Using a mouse model of conditional and inducible in vivo fluorescent myonuclear labeling (HSA-GFP), sorting purification of nuclei, low-input reduced representation bisulfite sequencing (RRBS), and a translatable and reversible model of exercise (progressive weighted wheel running, PoWeR), we provide the first nucleus type-specific epigenetic information on skeletal muscle adaptation and detraining along with whole muscle transcriptomics. Overall design: Human skeletal actin promoter reverse tetracycline transactivator tetracycline response element driven histone 2B green fluorescent protein mice (termed HSA-GFP) were generated to label resident myonuclei at the onset of experimentation. A 4-month-old cohort of these mice were subjected to PoWeR for 8 weeks (6 months old when euthanized, 6M PoW, or “trained”), and another cohort was trained then detrained for 12 weeks to reverse training adaptations (9 months old when euthanized, 9M PoW+DT, or “detrained”); age-matched untrained mice served as controls (6M UT and 9M UT).

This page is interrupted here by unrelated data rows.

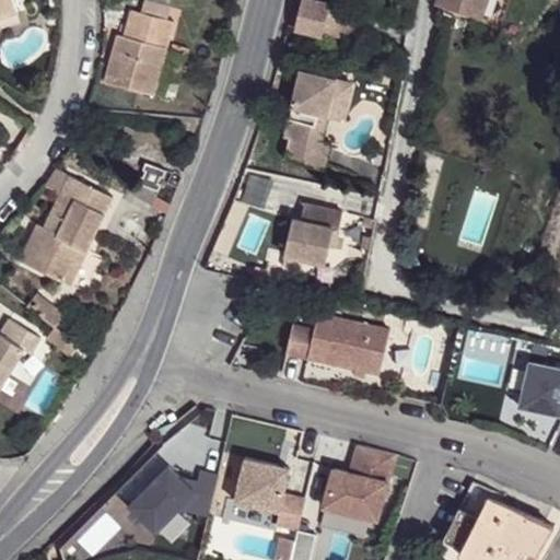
[(0,0),(0,15),(14,11),(11,0),(0,0)]
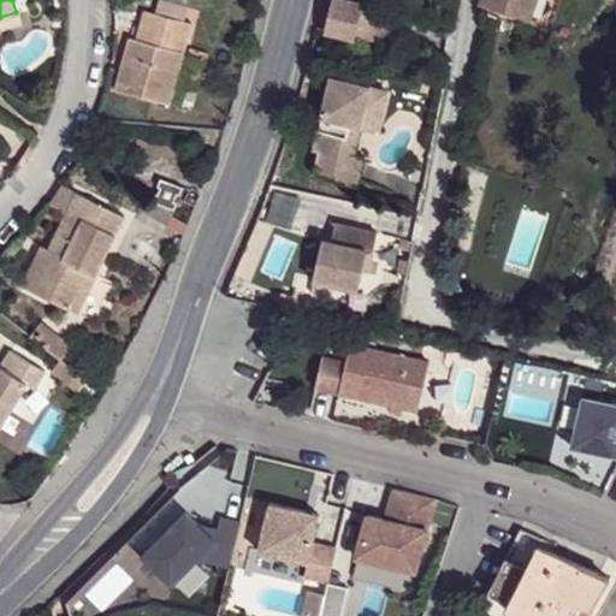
[(153,0),(150,13),(185,22),(190,0),(153,0)]
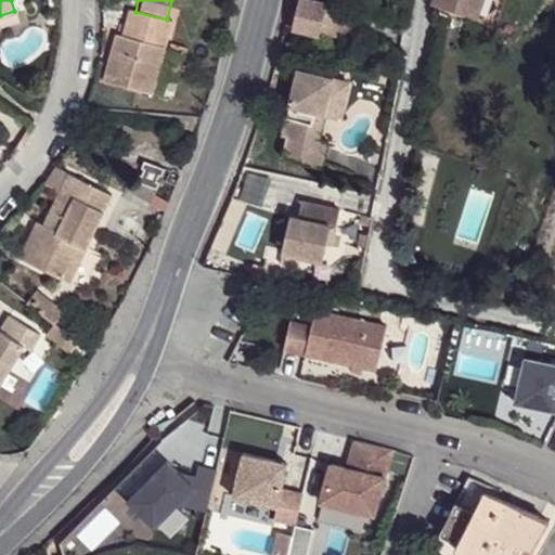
[(319,0),(299,0),(294,27),(320,34),(327,2),(319,0)]
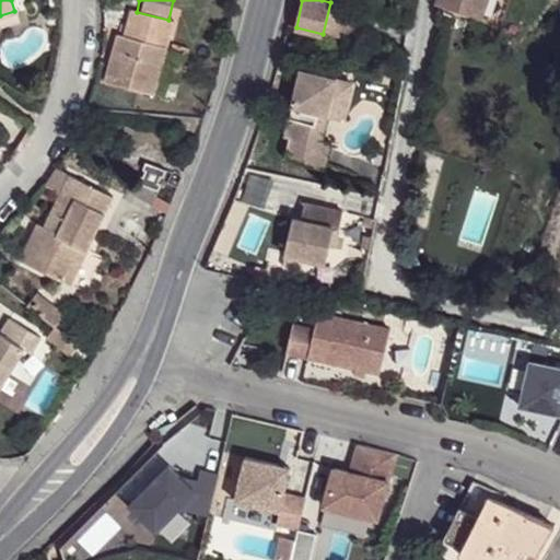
[(443,0),(459,7),(458,11),(467,13),(469,9),(482,13),(483,11),(496,14),(500,0),(443,0)]
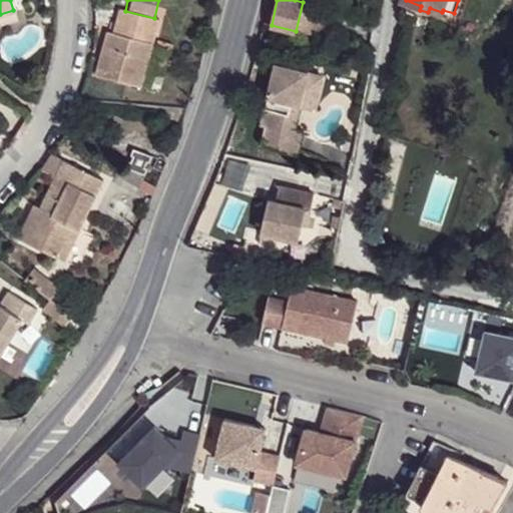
[(103,32),(91,73),(136,85),(154,18),(125,11),(114,8),(108,31),(103,32)]
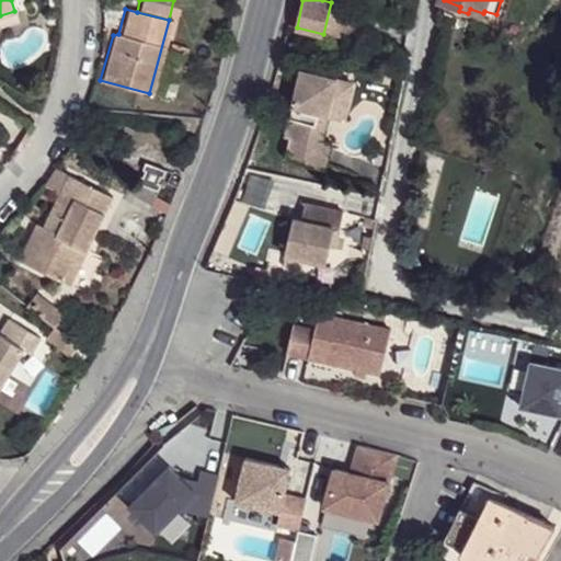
[(334,79),(304,72),(288,138),(295,140),(290,161),(328,169),(334,142),(321,139),(327,114),(334,79)]
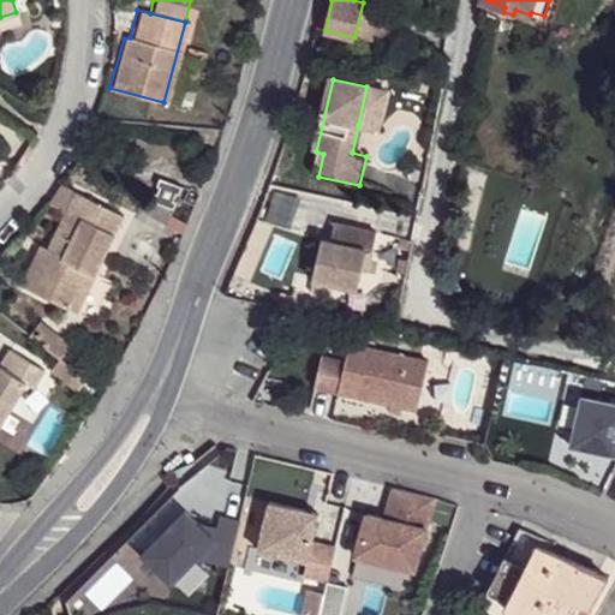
[(366,87),(358,125),(382,130),(390,91),(366,87)]
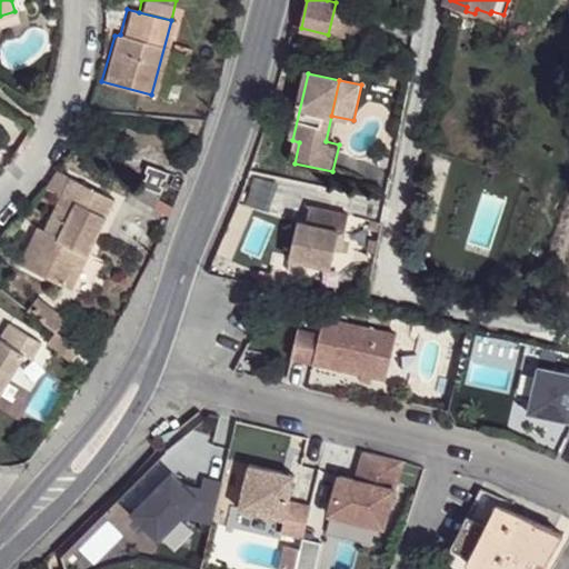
[(139,177),(137,183),(156,190),(160,183),(157,182),(159,176),(161,177),(163,170),(145,162),(140,169),(143,171),(142,177),(139,177)]
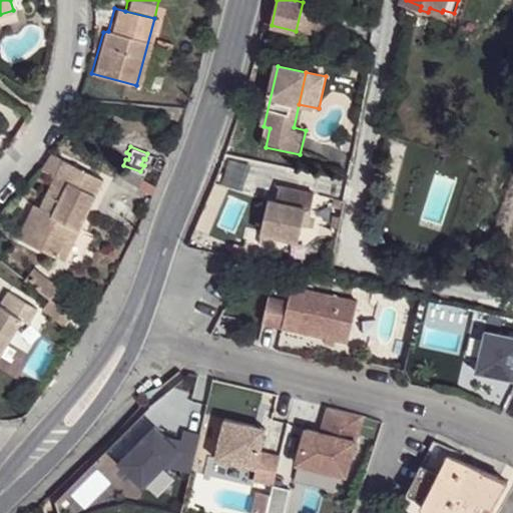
[(39,169),(51,176),(60,159),(50,153),(39,169)]
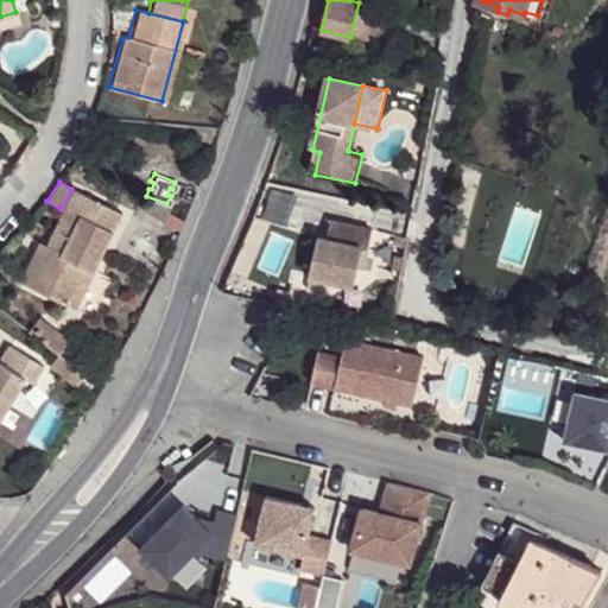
[(61,209),(59,211),(69,216),(52,248),(43,244),(24,283),(63,302),(83,260),(94,266),(120,211),(71,189),(61,209)]
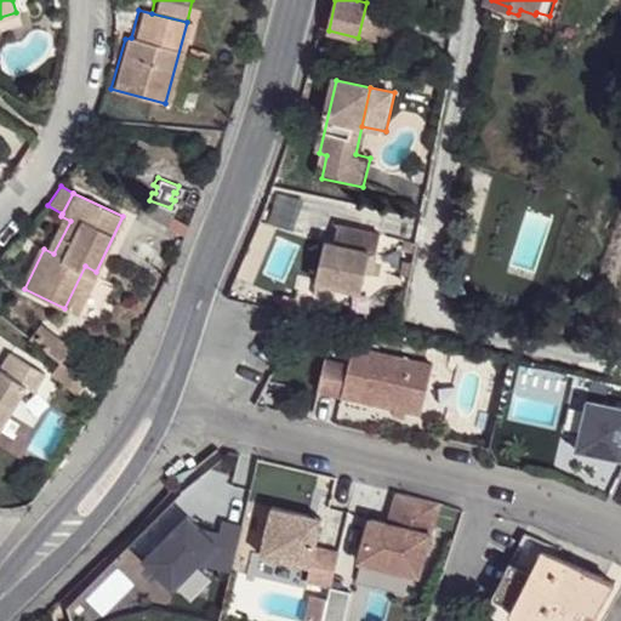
[(70,221),(61,216),(44,249),(53,254),(70,221)]
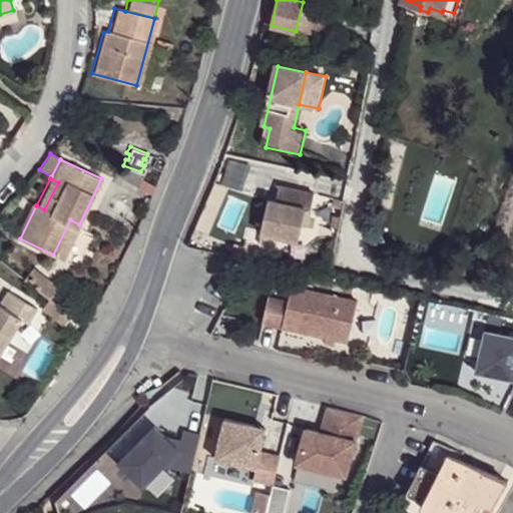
[(280,197),(273,195),(264,231),(301,240),(305,224),(309,225),(318,194),(283,186),(280,197)]
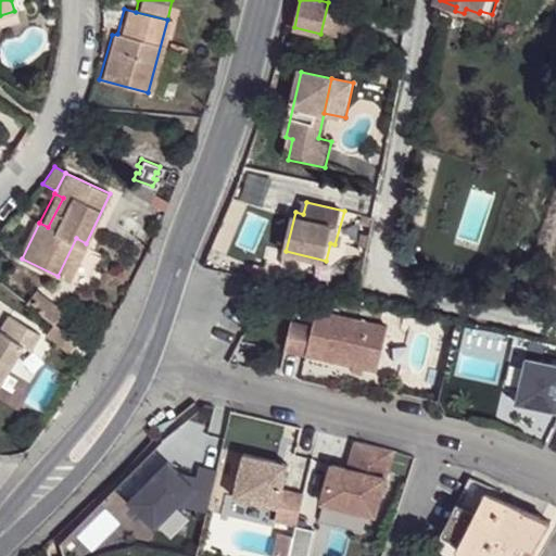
[(32,219),(15,254),(22,258),(39,223),(32,219)]
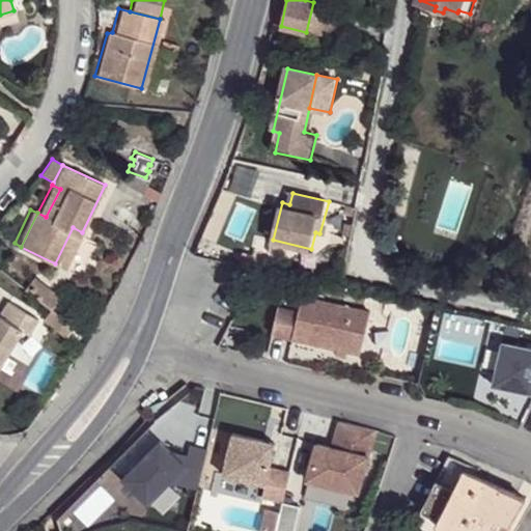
[(55,263),(65,268),(82,232),(73,227),(55,263)]
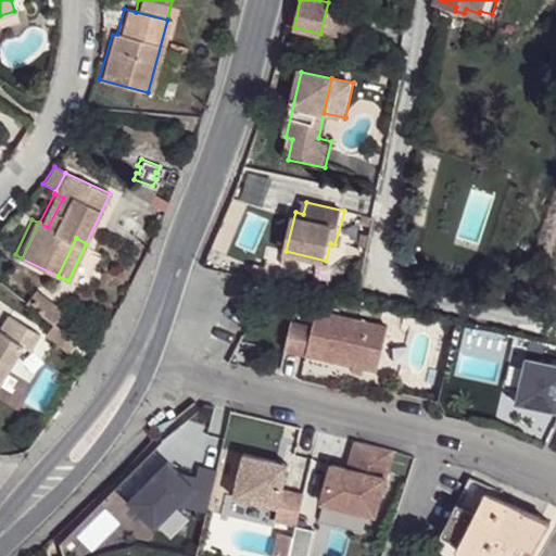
[(254,279),(239,276),(237,287),(252,290),(254,279)]
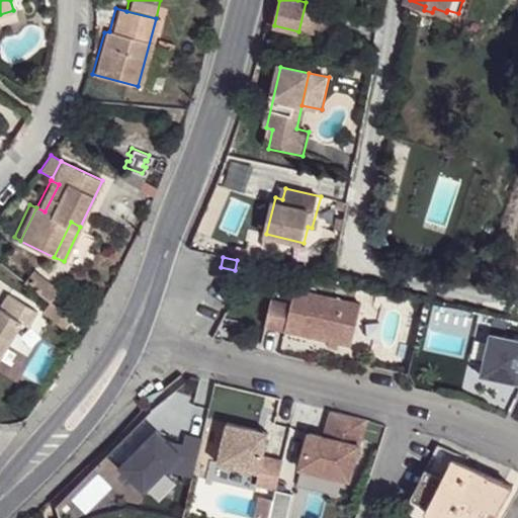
[(35,267),(26,278),(51,299),(60,288),(35,267)]
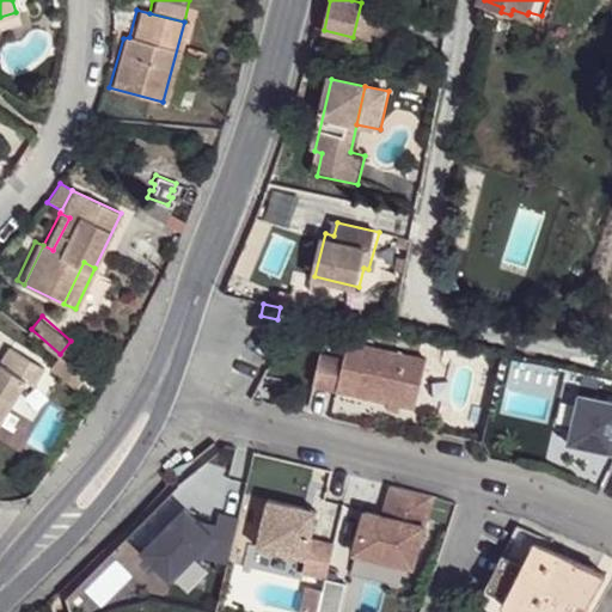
[(342,356),(319,352),(312,383),(412,405),(424,356),(346,337),(342,356)]
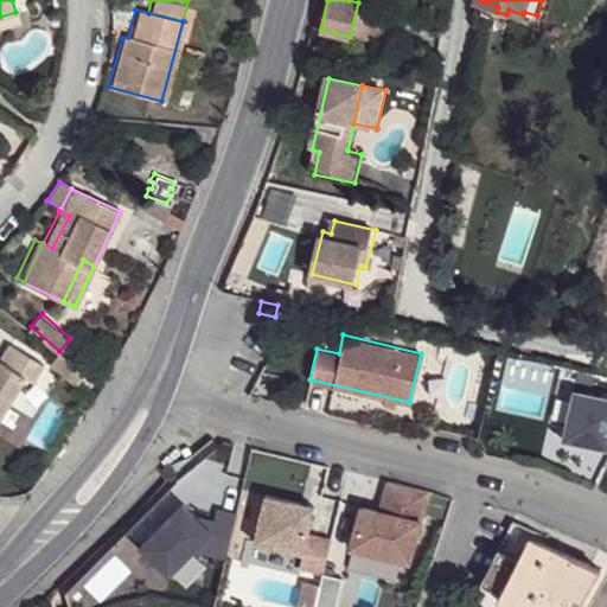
[(0,413),(37,355),(13,338),(0,359),(0,413)]
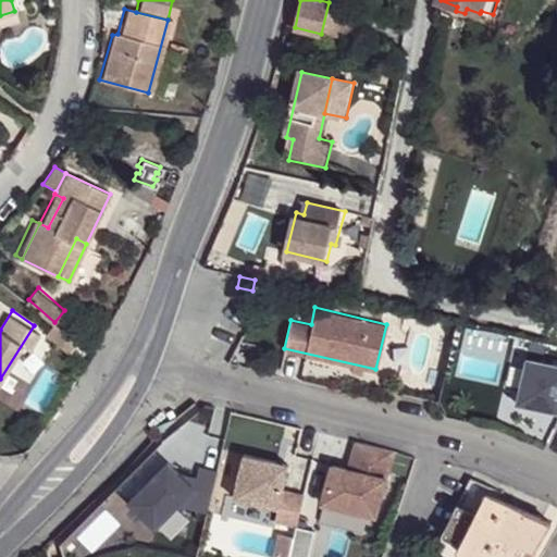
[(78,343),(54,322),(47,332),(71,353),(78,343)]
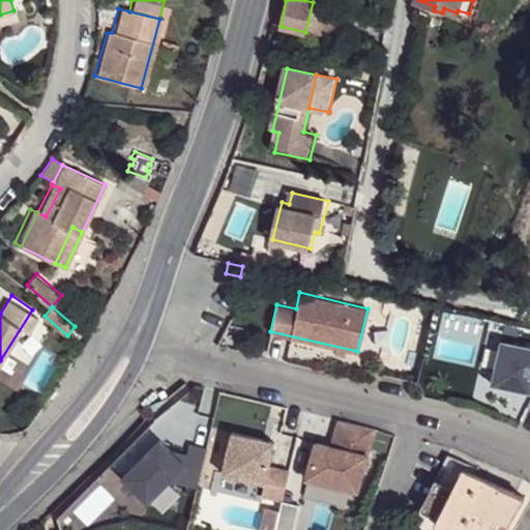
[(529,347),(511,343),(501,385),(529,392),(529,347)]
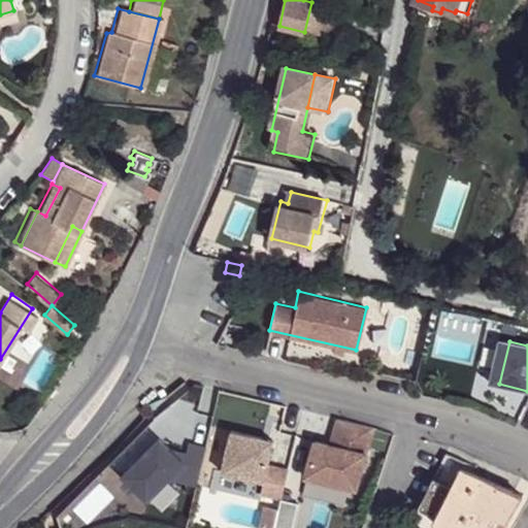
[(375,425),(333,415),(327,439),(312,435),(303,473),(360,487),(375,425)]
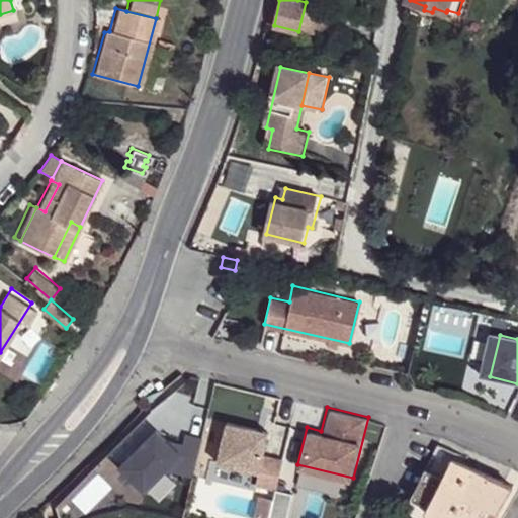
[(265,446),(270,423),(229,413),(220,452),(261,462),(258,475),(277,480),(284,451),(265,446)]
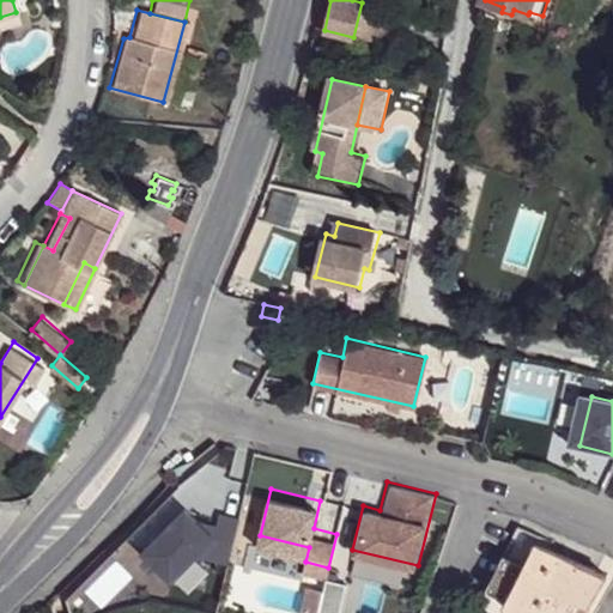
[(229,554),(240,510),(222,505),(218,517),(200,514),(186,499),(144,544),(174,572),(198,546),(229,554)]
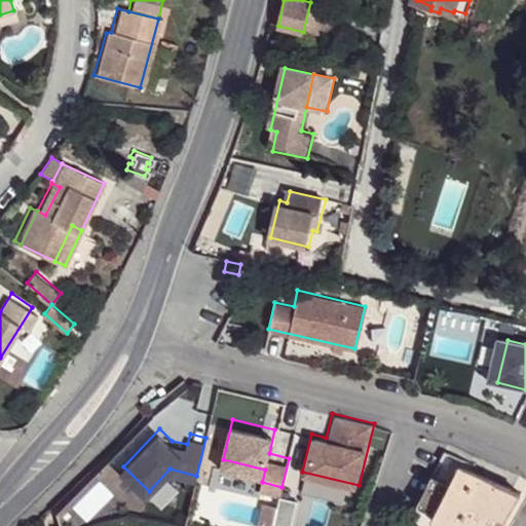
[(413,509),(431,517),(459,464),(462,458),(445,449),(413,509)]
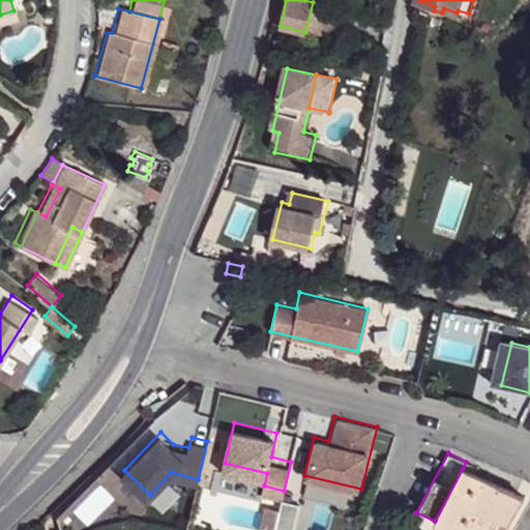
[(457,529),(502,529),(523,497),(463,468),(435,521),(457,529)]
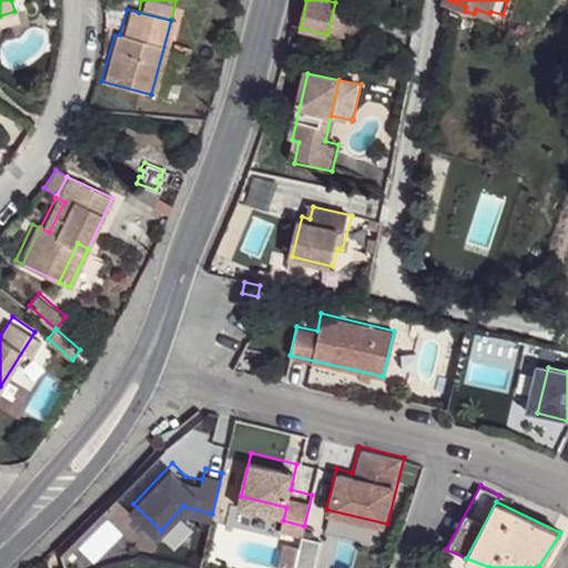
[(322,530),(304,526),(300,547),(308,549),(317,551),(322,530)]
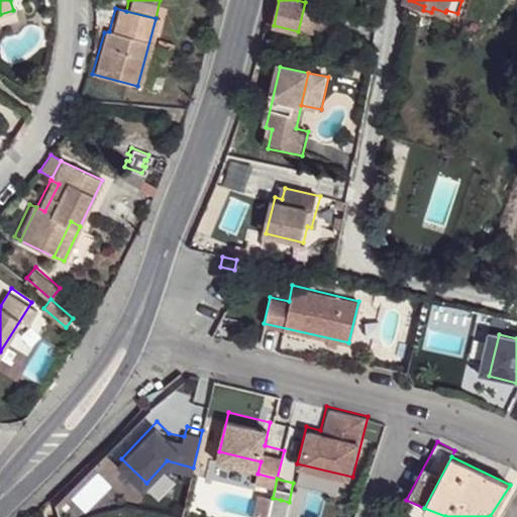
[(319,516),(324,499),(304,494),(298,516),(319,516)]
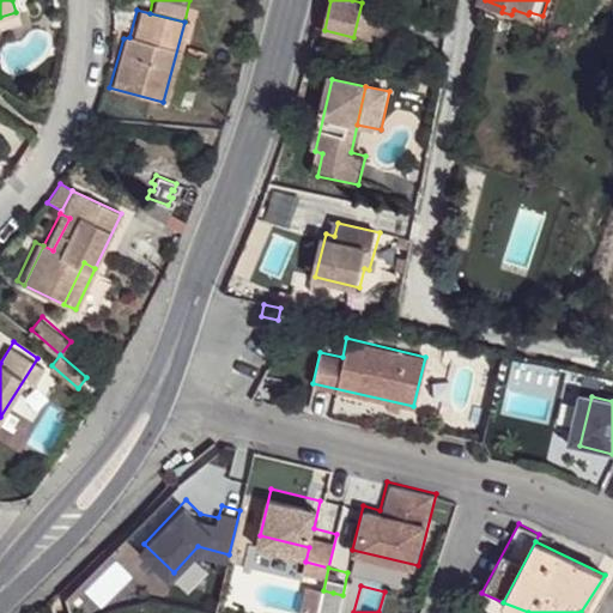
[(333,593),(323,590),(321,600),(331,602),(333,593)]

本研究借助条件性诱导型体内荧光肌核标记小鼠模型（HSA-GFP）、细胞核分选与纯化技术、低起始量简化代表性亚硫酸氢盐测序（low-input reduced representation bisulfite sequencing, RRBS），以及可转化且可逆的运动模型——渐进式负重转轮运动（progressive weighted wheel running, PoWeR），首次获取了针对骨骼肌适应与脱训练过程的细胞核类型特异性表观遗传信息，并同步获得全肌肉转录组学数据。总体实验设计：我们构建了由人骨骼肌肌动蛋白启动子、反向四环素反式激活因子、四环素反应元件驱动的组蛋白2B绿色荧光蛋白小鼠（命名为HSA-GFP），用于在实验启动时标记驻留肌核。将4月龄的该小鼠队列进行8周PoWeR训练，安乐处死后为6月龄，记为6M PoW，即"训练组"；另一队列先接受训练，随后进行12周脱训练以逆转训练适应性变化，安乐处死后为9月龄，记为9M PoW+DT，即"脱训练组"；以年龄匹配的未训练小鼠作为对照（6M UT和9M UT）。